__Required work__. In the material below, find the line containing "so, how? | |" and the line containing "process | |", then reproduce exactly both of them and every line between, and nothing else.
##### Exercise material
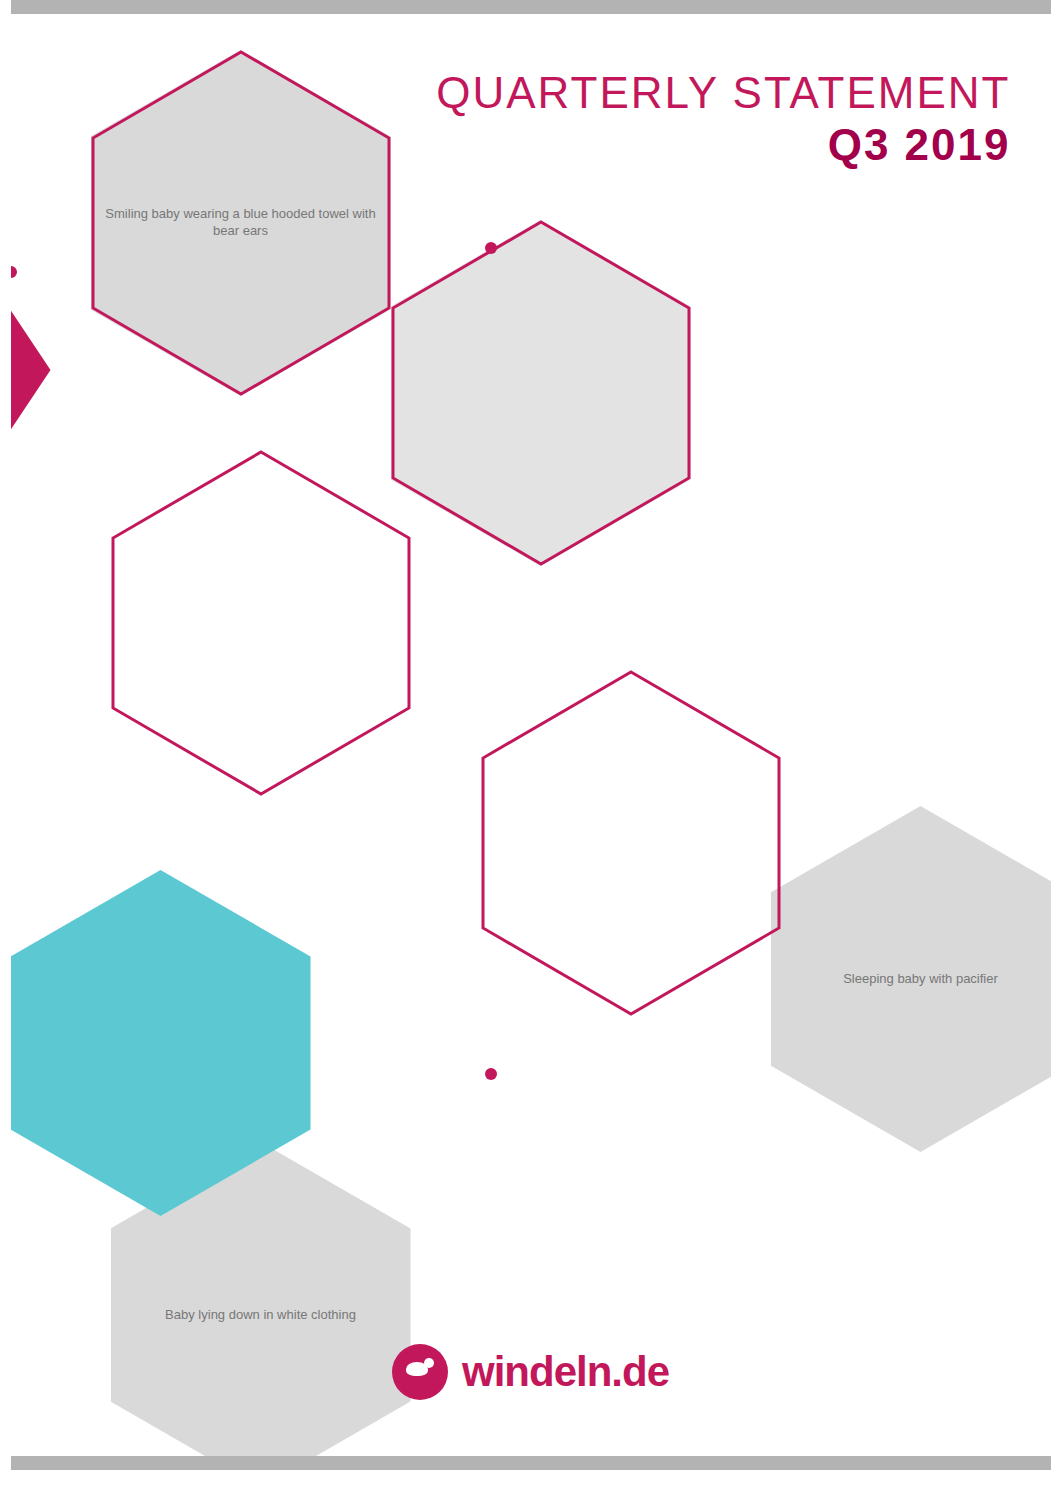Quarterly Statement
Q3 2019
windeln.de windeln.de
##########
##### Exercise material
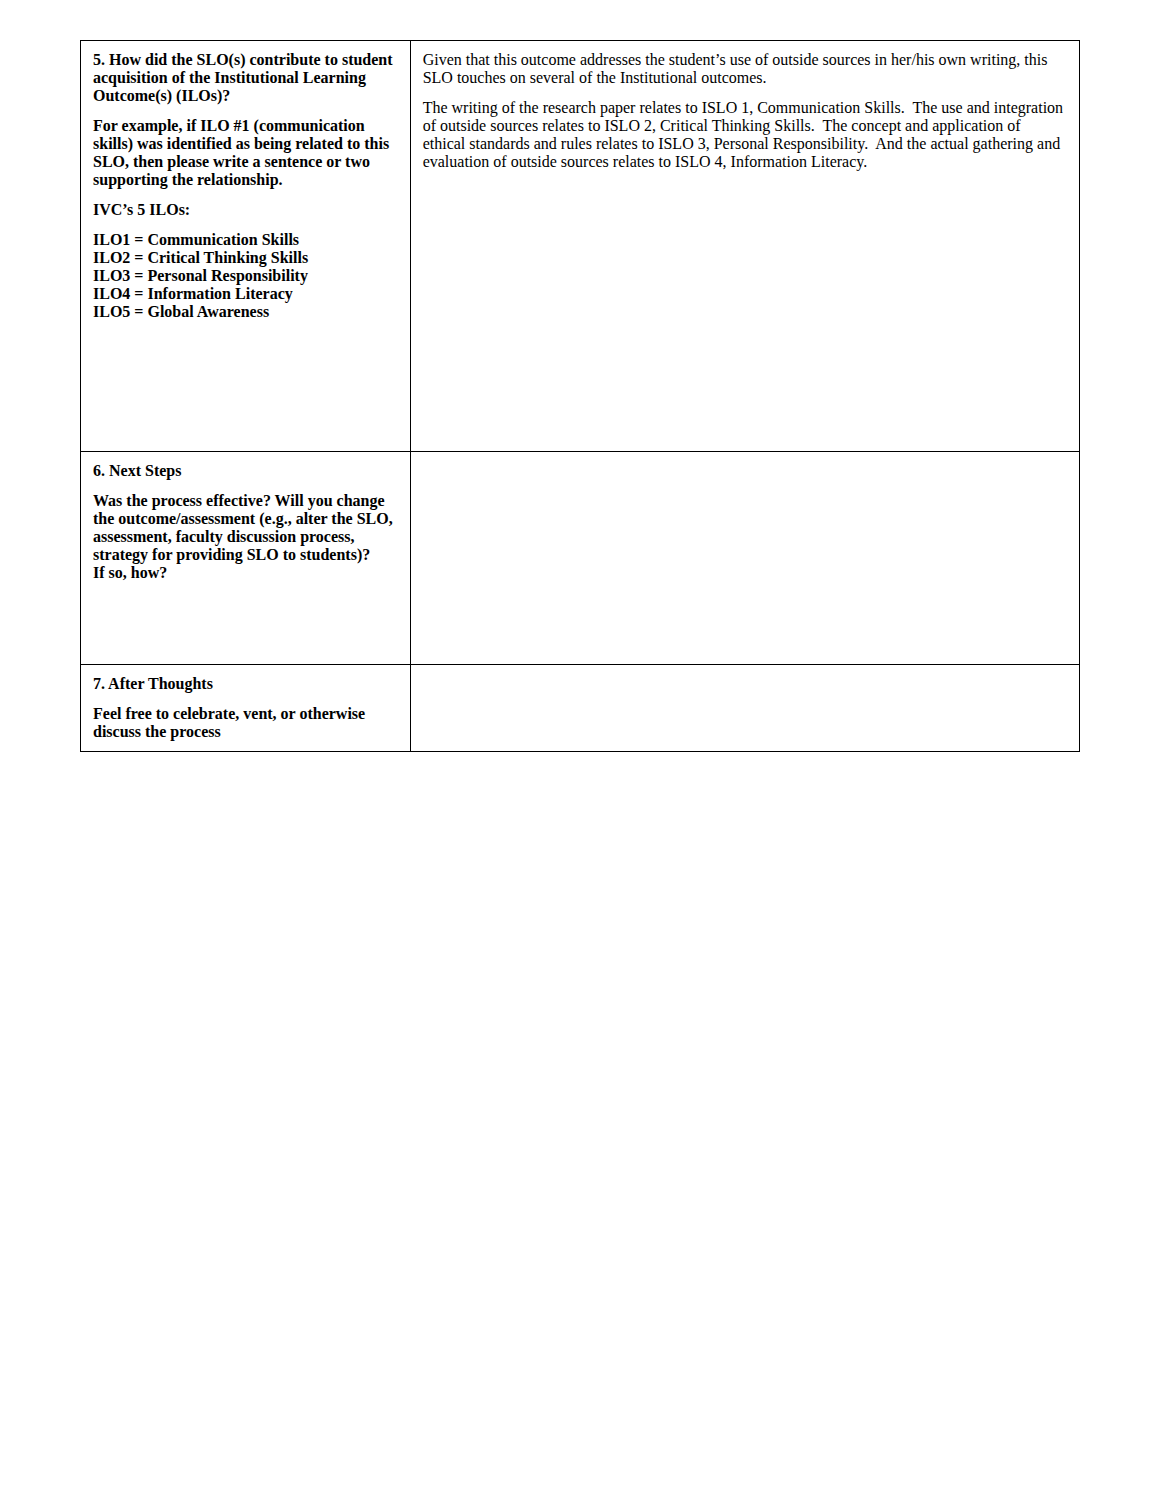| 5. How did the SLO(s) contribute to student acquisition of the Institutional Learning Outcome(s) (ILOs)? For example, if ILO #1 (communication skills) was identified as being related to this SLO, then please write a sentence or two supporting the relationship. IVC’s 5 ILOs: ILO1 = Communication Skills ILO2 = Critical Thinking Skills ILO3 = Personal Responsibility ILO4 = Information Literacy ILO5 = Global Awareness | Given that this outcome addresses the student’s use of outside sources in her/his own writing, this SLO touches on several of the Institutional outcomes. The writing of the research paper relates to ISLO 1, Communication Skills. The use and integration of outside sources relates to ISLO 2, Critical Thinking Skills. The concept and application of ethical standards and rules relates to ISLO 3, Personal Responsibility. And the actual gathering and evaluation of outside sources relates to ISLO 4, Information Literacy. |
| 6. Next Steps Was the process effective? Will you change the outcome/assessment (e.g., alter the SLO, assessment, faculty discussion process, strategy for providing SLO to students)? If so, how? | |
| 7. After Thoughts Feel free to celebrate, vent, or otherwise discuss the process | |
##########
__Your solution__.
| 6. Next Steps Was the process effective? Will you change the outcome/assessment (e.g., alter the SLO, assessment, faculty discussion process, strategy for providing SLO to students)? If so, how? | |
| 7. After Thoughts Feel free to celebrate, vent, or otherwise discuss the process | |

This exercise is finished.